## Set task 1
Restate word for word the part of the egress controller text between "This blog covers" and "secure cross-namespace communication.", inclusive.
## Set task 2
Resume the Kubernetes egress controller text, picking up after its final line.

## Text provided
_ _ _ _ _ _ _
Building a Kubernetes Egress Controller for Fine-Grained Outbound Traffic Control

Ajin JosephAjin Joseph
5 min read

Dynamic Egress Controller for Kubernetes

Overview

This blog covers the journey of implementing a dynamic egress controller in Kubernetes to securely manage outbound traffic from pods. The solution is built using Python and Kopf (Kubernetes Operator Framework), enabling hostname-based egress rules and cross-namespace communication.

Problem Statement

In Kubernetes, controlling outbound traffic (egress) is crucial for enforcing security policies. However, managing static IPs for external services is complex due to DNS changes, redirections, and lack of native support for hostname-based policies in NetworkPolicies.

Additionally, certain applications need to talk to other namespaces (e.g., backup systems or shared service layers), requiring secure cross-namespace communication.

Goals

  • Support dynamic hostname resolution.
  • Automatically generate and manage NetworkPolicy resources.
  • Support static IPs in egress rules.
  • Enable secure DNS resolution using kube-dns.
  • Allow traffic to specific Kubernetes namespaces.

Custom Resource: EgressPolicy

We introduced a new custom resource named EgressPolicy with the following structure:

apiVersion: platform.example.com/v1alpha1
kind: EgressPolicy
metadata:
  name: allow-external-services
  namespace: app-namespace
spec:
  refreshIntervalSeconds: 60
  destinations:
    - hostname: api.github.com
    - hostname: us1.datadoghq.com
    - ip: 8.8.8.8
  namespaces:
    - backup-tools
    - shared-services
  • hostname: Domains to be resolved periodically.
  • ip: Direct IP addresses to allow.
  • namespaces: Additional namespaces to allow egress access.

Architecture

+--------------------+
|   EgressPolicy CRD |
+--------------------+
          |
          v
+--------------------+       +--------------------+
| Kopf Python        |<----->| Kubernetes API     |
| Controller         |       +--------------------+
+--------------------+
          |
          v
+----------------------------+
| Generated NetworkPolicies |
+----------------------------+

Features

  • Written in Python using Kopf.
  • Listens to create, update, and delete events on EgressPolicy.
  • Maintains a TTL-based cache for resolved IPs.
  • Generates NetworkPolicy resources dynamically.
_ _ _ _ _ _ _
## Listed entries
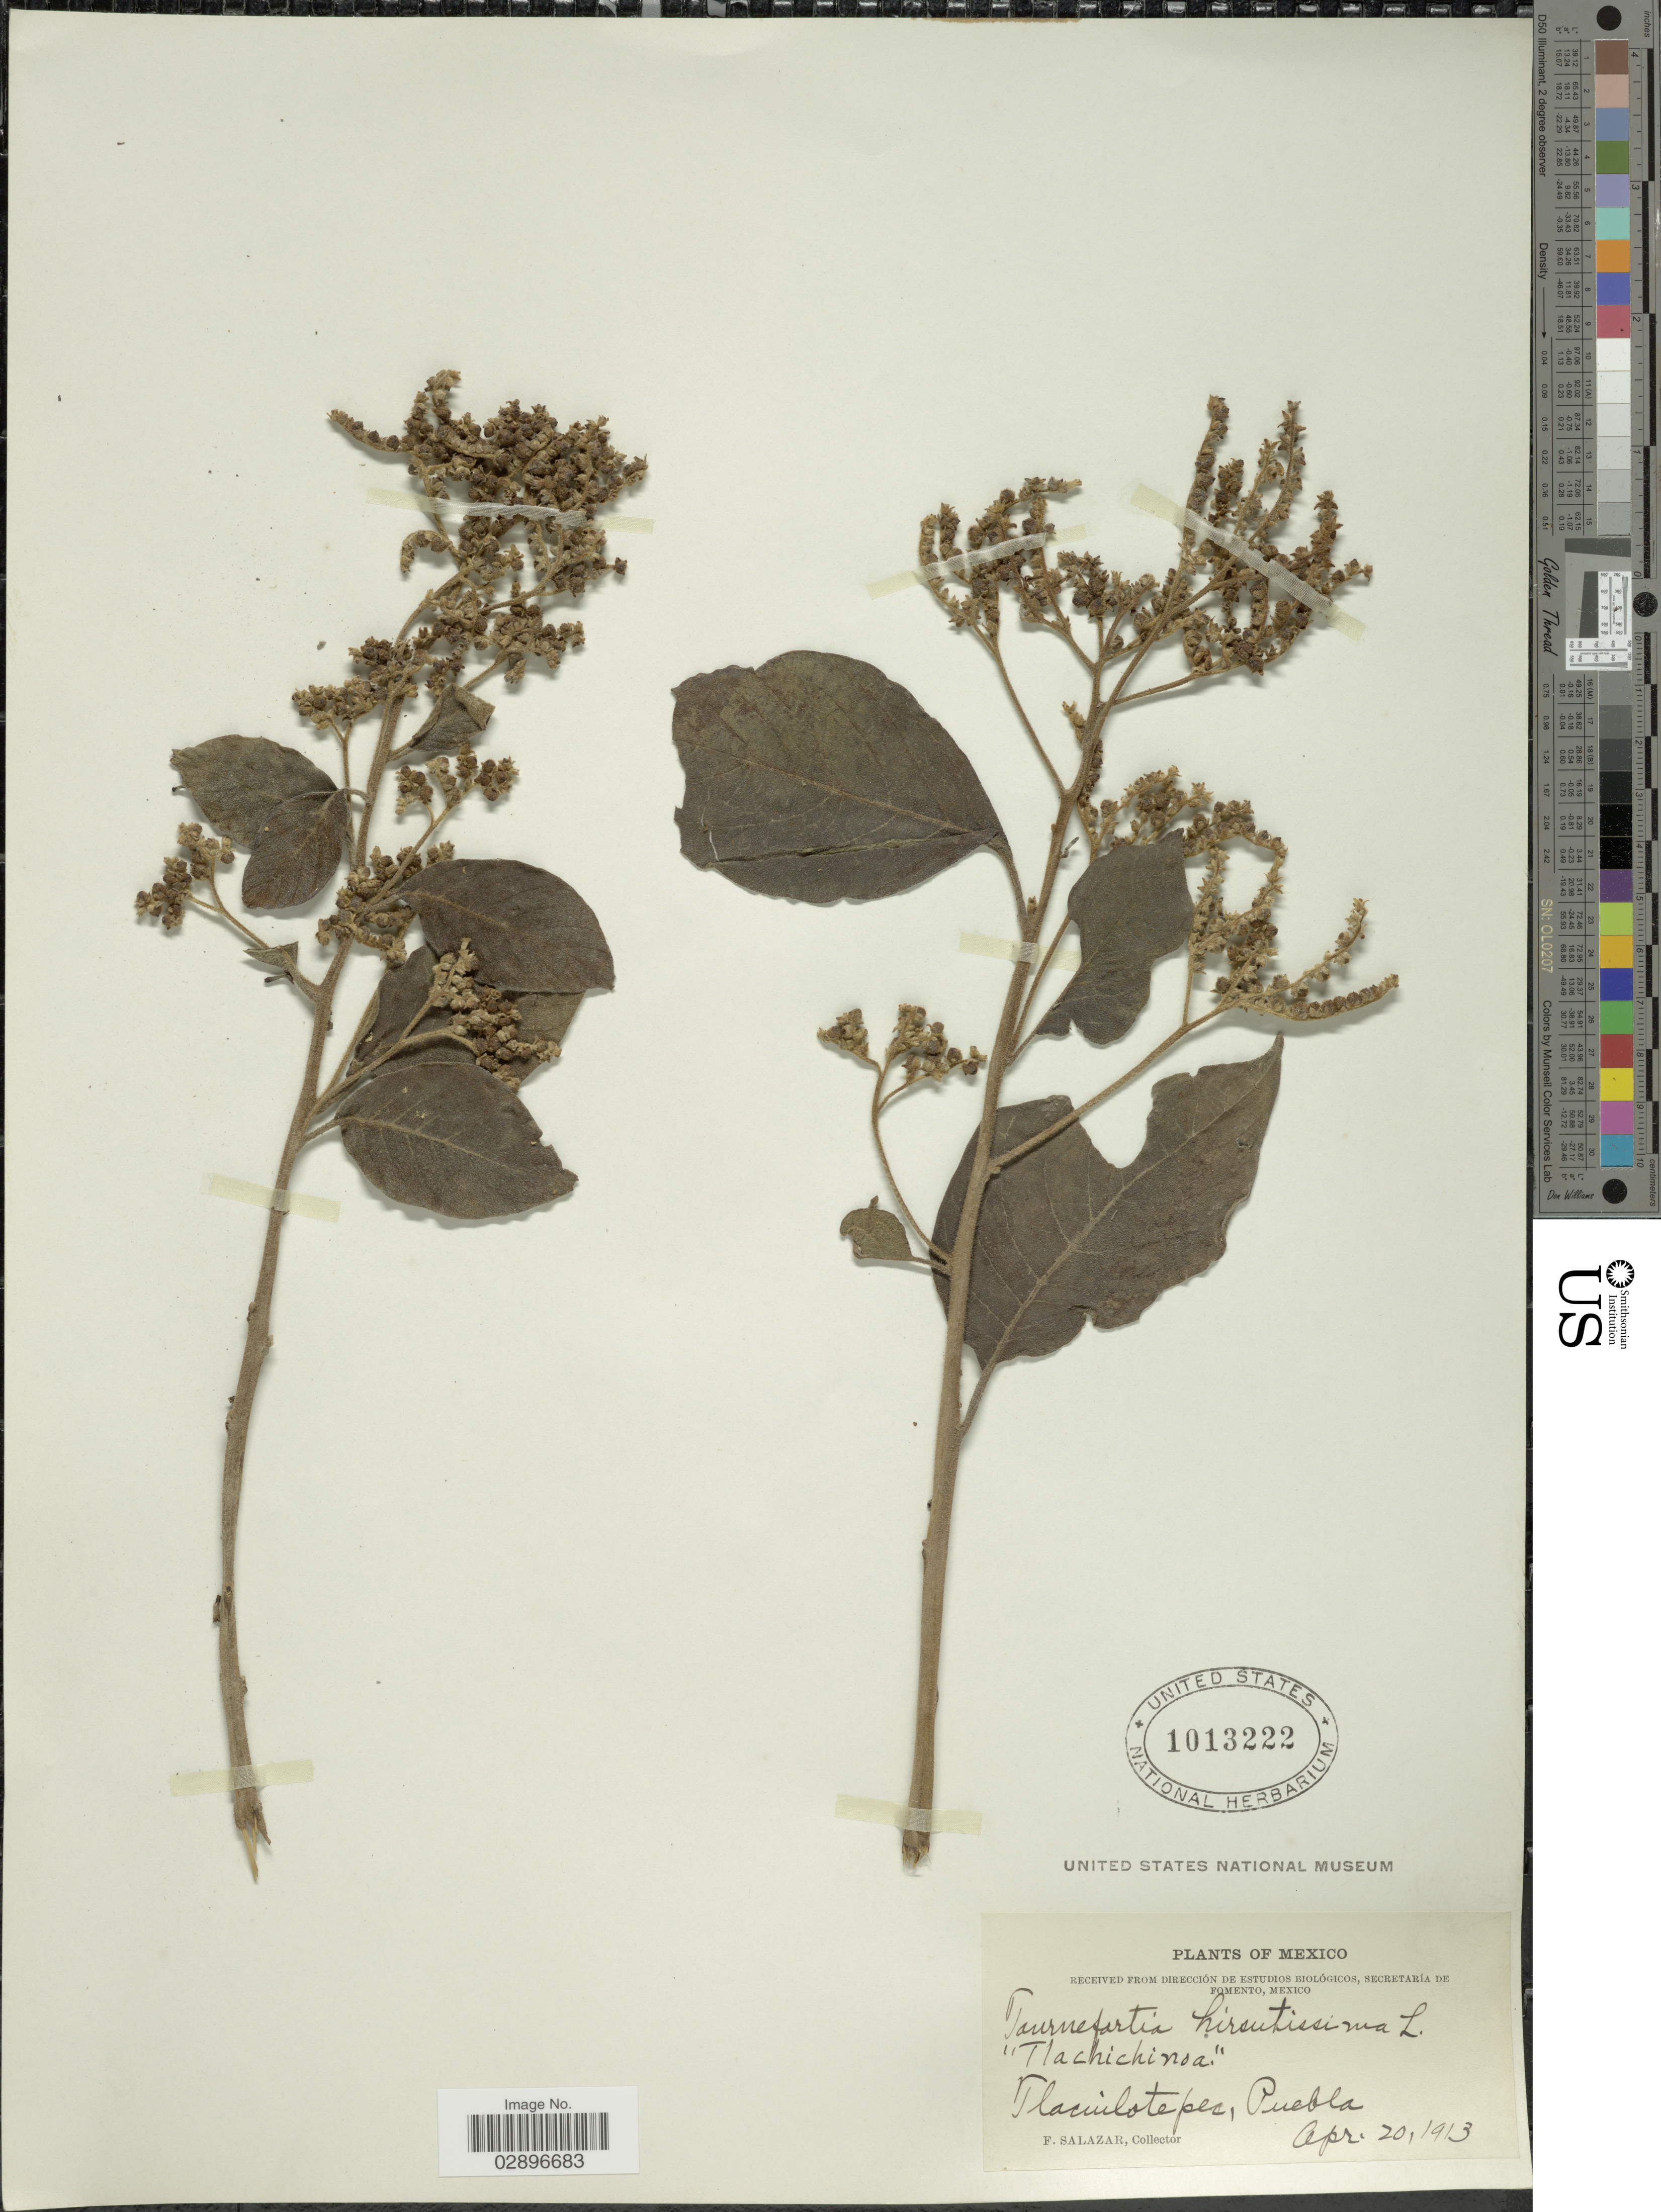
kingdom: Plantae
_ _ _ _ _ _ _
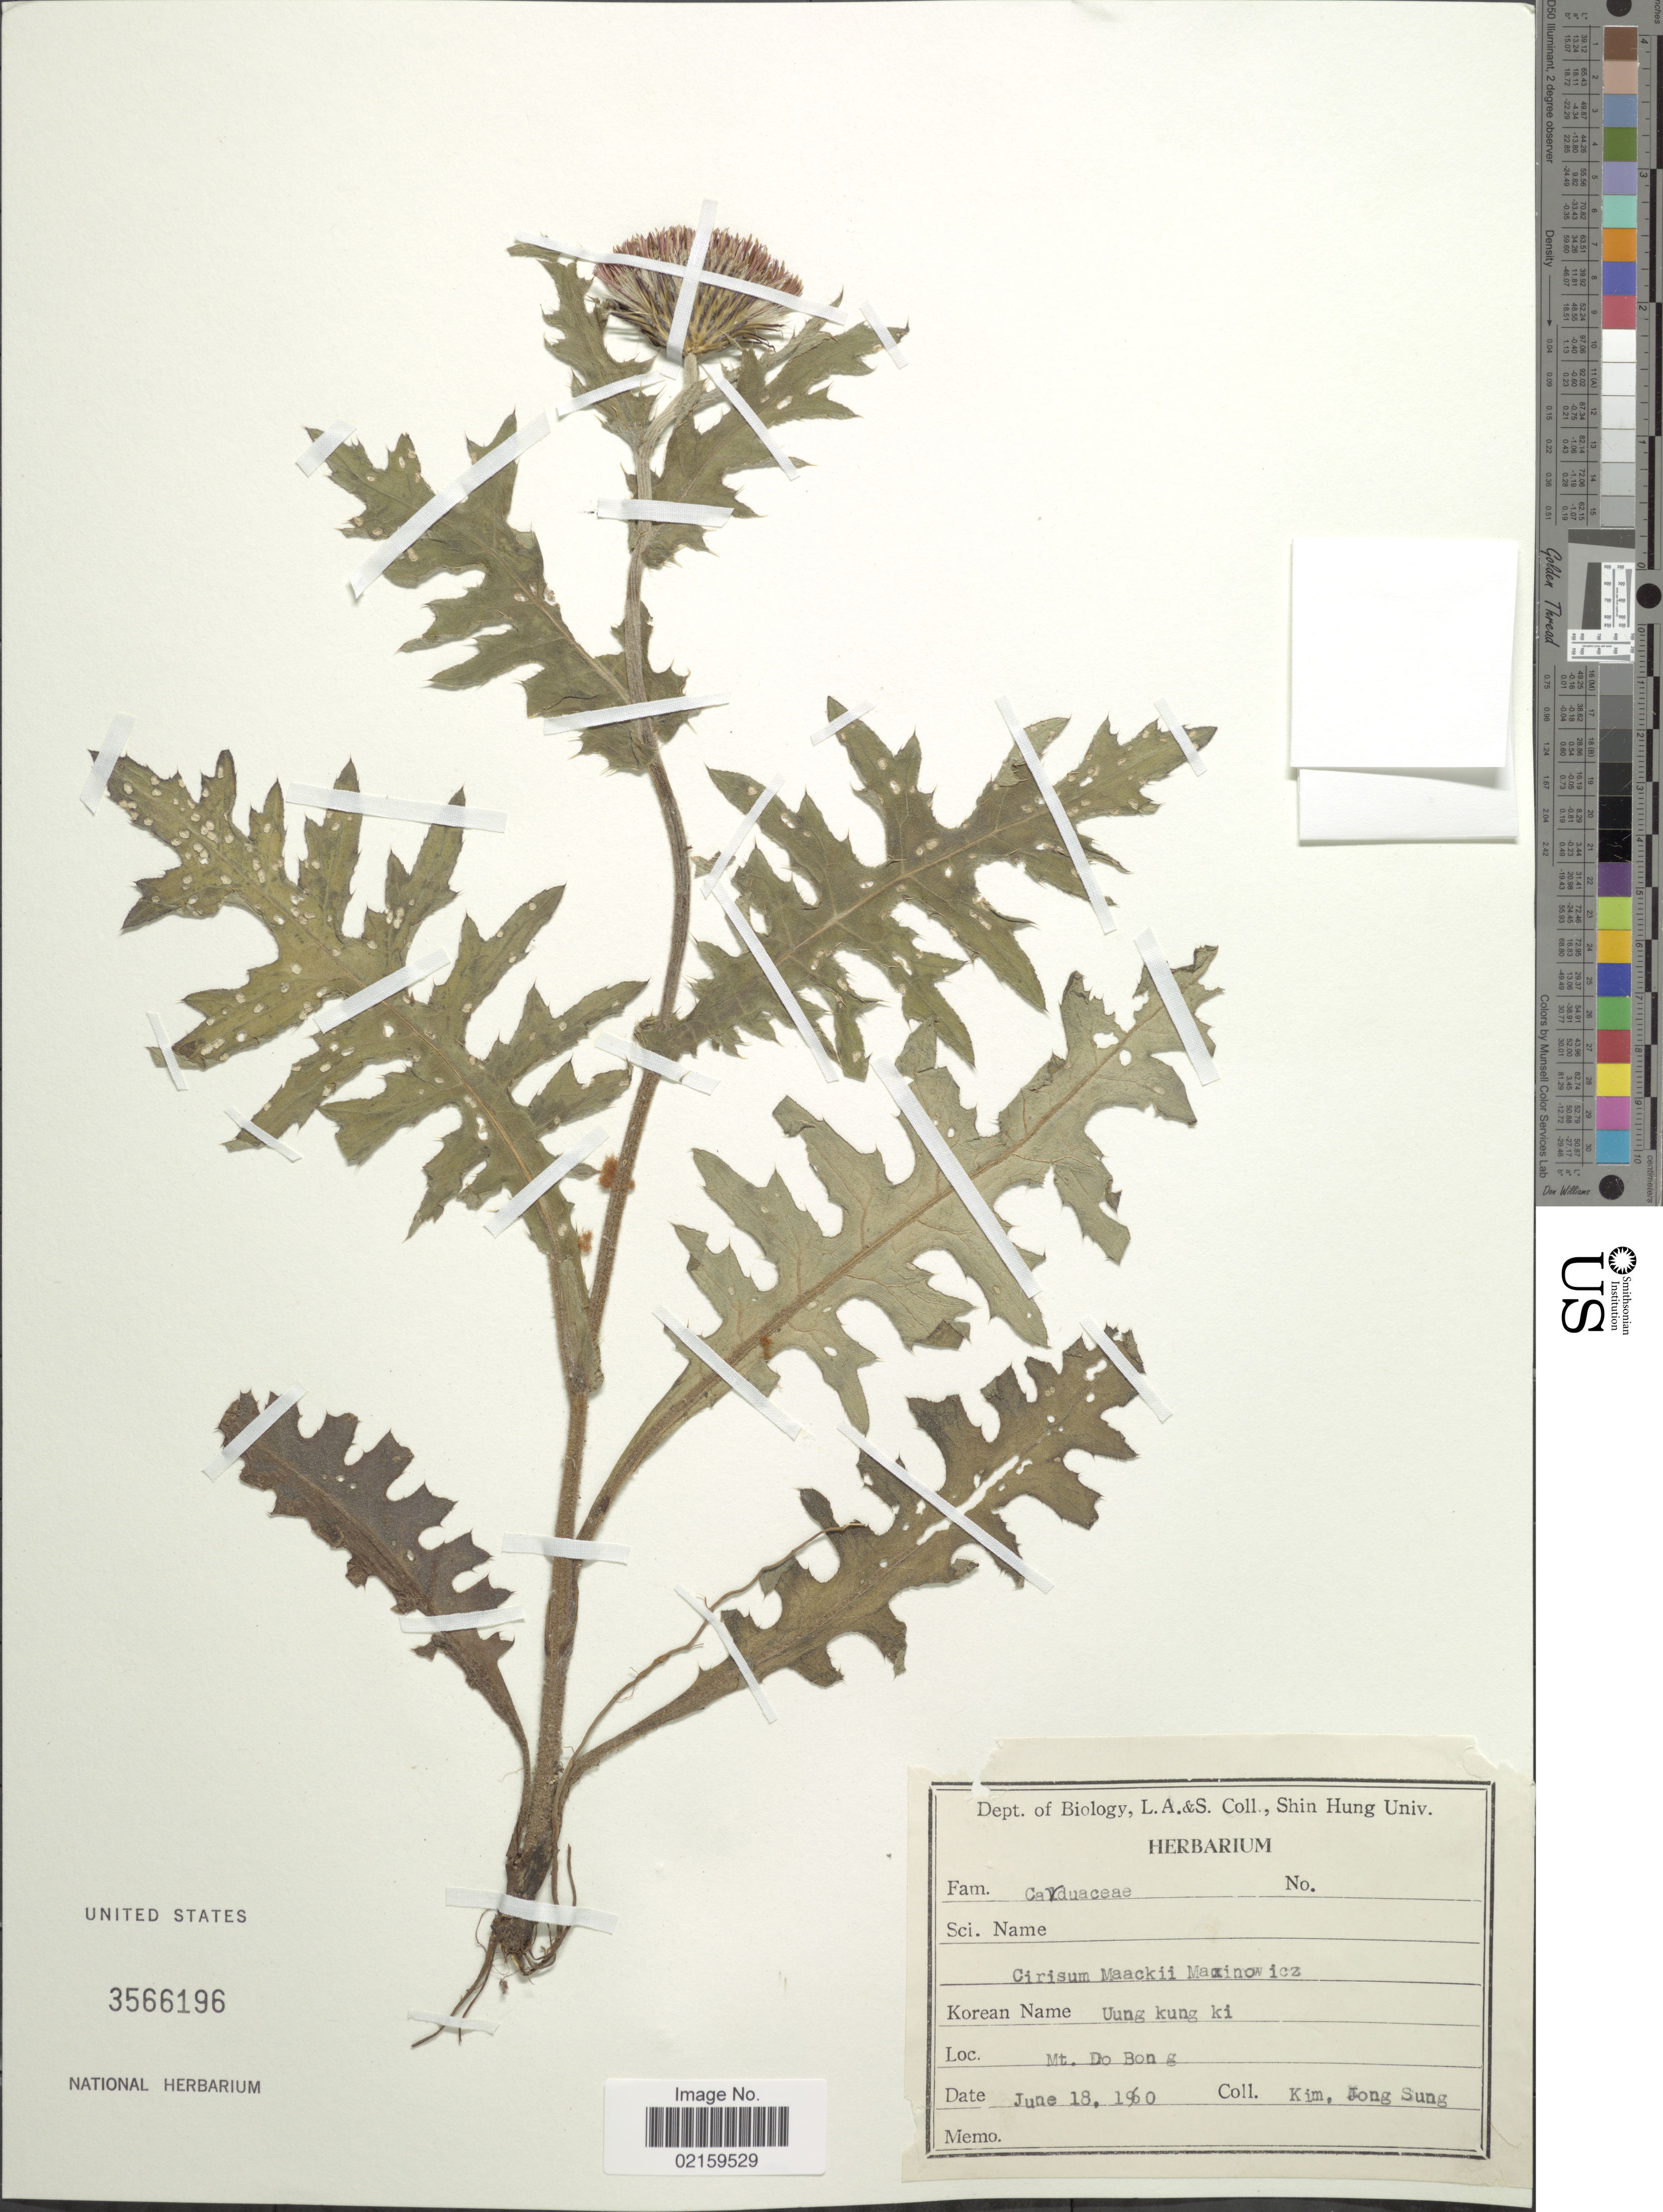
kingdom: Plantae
_ _ _ _ _ _ _
## Result 1
This blog covers the journey of implementing a dynamic egress controller in Kubernetes to securely manage outbound traffic from pods. The solution is built using Python and Kopf (Kubernetes Operator Framework), enabling hostname-based egress rules and cross-namespace communication.

Problem Statement

In Kubernetes, controlling outbound traffic (egress) is crucial for enforcing security policies. However, managing static IPs for external services is complex due to DNS changes, redirections, and lack of native support for hostname-based policies in NetworkPolicies.

Additionally, certain applications need to talk to other namespaces (e.g., backup systems or shared service layers), requiring secure cross-namespace communication.

## Result 2
  • Adds kube-dns access for DNS resolution (UDP/TCP on port 53).
  • Allows specifying target namespaces for cross-namespace access.
  • Supports periodic refresh via refreshIntervalSeconds.

Python Code

import kopf
import kubernetes
import socket
import time
import ipaddress
import json
import threading
import http.server
from datetime import datetime, timedelta
from kubernetes.client.rest import ApiException

API_GROUP = "platform.example.com"
API_VERSION = "v1alpha1"
PLURAL = "egresspolicies"
TTL_DAYS = 7

# Load in-cluster config
kubernetes.config.load_incluster_config()
api = kubernetes.client.NetworkingV1Api()
core_api = kubernetes.client.CoreV1Api()

# Cache to track cumulative IPs per policy with timestamps
policy_ip_cache = {}  # key: namespace/name -> {ip: timestamp}

# Healthz HTTP server for readiness probe
def start_health_server():
    class HealthHandler(http.server.BaseHTTPRequestHandler):
        def do_GET(self):
            if self.path == "/healthz":
                self.send_response(200)
                self.end_headers()
                self.wfile.write(b"OK")
            else:
                self.send_response(404)
                self.end_headers()
    server = http.server.HTTPServer(('0.0.0.0', 8080), HealthHandler)
    threading.Thread(target=server.serve_forever, daemon=True).start()

start_health_server()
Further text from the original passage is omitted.